- Problem: Begin at the first line of the items and stop after the line containing "gia trong chuỗi". Give those lines as a numbered list, leaving out any blank lines.

- Source material:
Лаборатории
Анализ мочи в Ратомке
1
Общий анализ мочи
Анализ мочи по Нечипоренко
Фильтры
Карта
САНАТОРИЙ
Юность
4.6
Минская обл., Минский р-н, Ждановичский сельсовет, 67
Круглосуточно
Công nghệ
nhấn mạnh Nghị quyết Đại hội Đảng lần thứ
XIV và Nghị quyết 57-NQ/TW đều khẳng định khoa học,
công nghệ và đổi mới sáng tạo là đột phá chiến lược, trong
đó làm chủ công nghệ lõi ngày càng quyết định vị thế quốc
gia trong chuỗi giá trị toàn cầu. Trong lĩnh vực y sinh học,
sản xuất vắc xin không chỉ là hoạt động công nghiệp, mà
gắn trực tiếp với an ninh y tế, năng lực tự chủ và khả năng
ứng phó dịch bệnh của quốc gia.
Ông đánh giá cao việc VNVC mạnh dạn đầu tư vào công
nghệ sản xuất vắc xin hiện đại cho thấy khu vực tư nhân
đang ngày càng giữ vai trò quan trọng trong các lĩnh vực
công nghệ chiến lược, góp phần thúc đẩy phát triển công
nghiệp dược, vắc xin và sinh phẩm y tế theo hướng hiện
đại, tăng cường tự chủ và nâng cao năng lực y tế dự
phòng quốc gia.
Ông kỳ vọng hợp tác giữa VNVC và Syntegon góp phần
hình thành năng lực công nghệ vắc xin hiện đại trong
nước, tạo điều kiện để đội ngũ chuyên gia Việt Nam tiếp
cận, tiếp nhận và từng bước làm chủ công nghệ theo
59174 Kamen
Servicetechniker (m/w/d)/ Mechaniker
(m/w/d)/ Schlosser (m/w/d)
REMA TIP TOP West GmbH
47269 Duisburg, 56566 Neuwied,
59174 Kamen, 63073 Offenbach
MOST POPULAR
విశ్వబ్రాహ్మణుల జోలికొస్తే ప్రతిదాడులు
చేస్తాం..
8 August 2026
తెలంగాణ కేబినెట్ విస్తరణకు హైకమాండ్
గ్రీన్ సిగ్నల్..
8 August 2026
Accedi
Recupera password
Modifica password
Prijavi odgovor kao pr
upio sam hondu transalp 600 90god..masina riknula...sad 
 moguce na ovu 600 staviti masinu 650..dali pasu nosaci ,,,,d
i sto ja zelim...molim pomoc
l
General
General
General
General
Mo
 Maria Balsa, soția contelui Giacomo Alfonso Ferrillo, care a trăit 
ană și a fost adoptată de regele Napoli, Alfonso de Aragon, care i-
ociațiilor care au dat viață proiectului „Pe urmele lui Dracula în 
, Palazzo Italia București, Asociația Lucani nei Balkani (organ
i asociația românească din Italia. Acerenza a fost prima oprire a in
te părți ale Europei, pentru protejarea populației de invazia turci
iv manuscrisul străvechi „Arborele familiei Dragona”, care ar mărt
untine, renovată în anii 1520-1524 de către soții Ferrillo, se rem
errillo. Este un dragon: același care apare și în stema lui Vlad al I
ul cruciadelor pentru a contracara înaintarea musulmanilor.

- Solution to the problem:
1. Лаборатории
2. Анализ мочи в Ратомке
3. 1
4. Общий анализ мочи
5. Анализ мочи по Нечипоренко
6. Фильтры
7. Карта
8. САНАТОРИЙ
9. Юность
10. 4.6
11. Минская обл., Минский р-н, Ждановичский сельсовет, 67
12. Круглосуточно
13. Công nghệ
14. nhấn mạnh Nghị quyết Đại hội Đảng lần thứ
15. XIV và Nghị quyết 57-NQ/TW đều khẳng định khoa học,
16. công nghệ và đổi mới sáng tạo là đột phá chiến lược, trong
17. đó làm chủ công nghệ lõi ngày càng quyết định vị thế quốc
18. gia trong chuỗi giá trị toàn cầu. Trong lĩnh vực y sinh học,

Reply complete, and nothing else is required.